Recent transactions illustrate how the market-size bifurcation can play out. In Miami, Sovran won the bidding over the 998-unit ValGard Self Storage and is rebranding it as an Uncle Bob’s. Even in a secondary market such as Chapel Hill, NC, the highly active Amerco Real Estate specialty sister company of truck rental network U-Haul International outbid other suitors (at $3.11 million) for the 433-unit Ironclad Self Storage property.

But as LeClaire relates, lesser-heeled entrepreneurs won’t encounter that kind of competition in most smaller markets – nor with sub-seven-figure properties for that matter. To wit M&L Storage of Flora, Ind. negotiated a $350,000 price for the 106-bay Secure Storage property in Edinburgh – which is well south of Indianapolis. Likewise in Visalia, Cal. outside tertiary market Fresno, a regional buyer ended up with the winning bid of $2.7 million to secure the 604-unit Visalia Mini Storage facility.

That’s not to say the sector isn’t still working off some degree of financial distress – much of it stemming from aggressive lending and underwriting during the middle of the preceding decade. While the public companies seem to universally identify Phoenix and Las Vegas as their poorest performers, LeClaire points to some ongoing over-supplies – particularly in peripheral suburbs of major metros in California, Arizona and Florida where expected new rooftops never materialized.

But perhaps the bigger issue is that a lot of borrowers are struggling to refinance high-LTV conduit mortgages as due-dates approach. Not only do appraisals frequently come up short of lofty pre-recession valuations, but lenders today are also unwilling to match the 80 or 85 percent LTVs seen back then, LeClaire continues.
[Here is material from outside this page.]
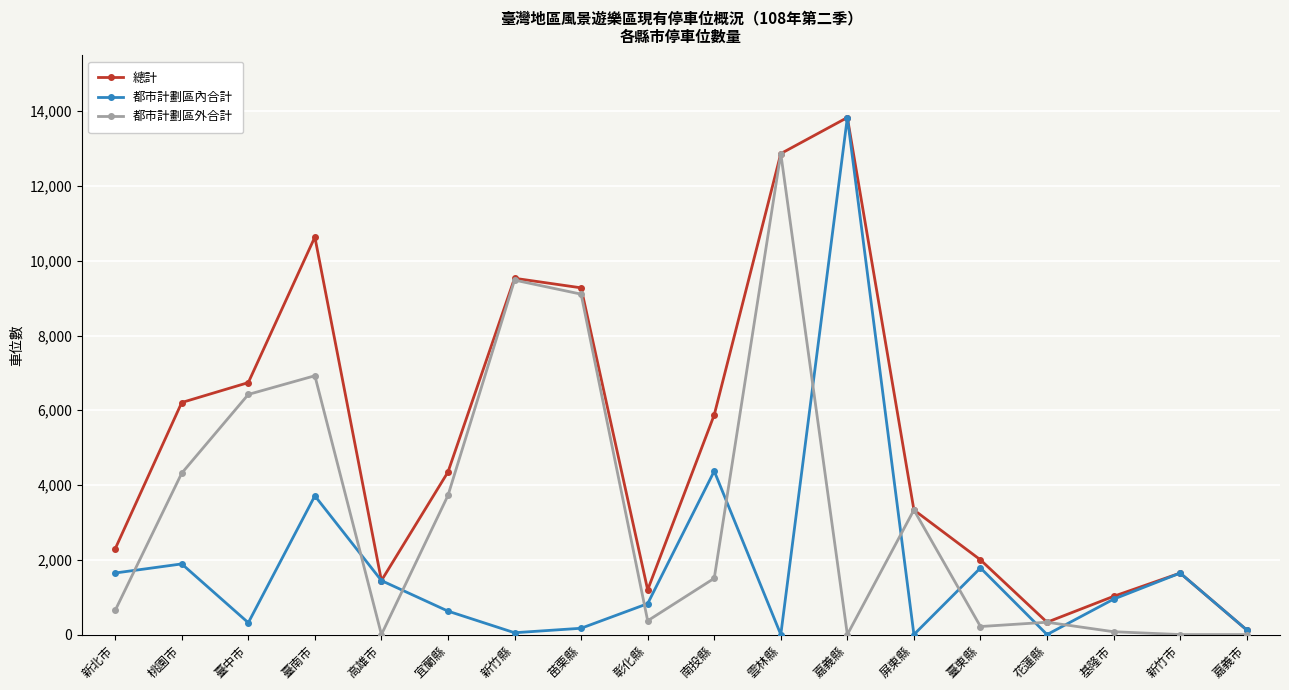

Which series has the largest total across all categories?

總計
Leverage generally tops out at 75 percent today – with many lenders more comfortable at 60 to 70, he elaborates.

“So we’re seeing a lot of workout negotiations, but also a wave of foreclosures,” LeClaire acknowledges. “And chances are we’ll see another wave” as under-water borrowers and their banks and special servicers aren’t able to fruitfully negotiate modifications.

Some active investors including Amerco see distress as a growth opportunity, targeting portfolios that might include several distressed assets along with mixed-quality properties and performing loans. MJ Partners’ research concludes that distressed sales in the sector typically end up pricing at or near replacement cost.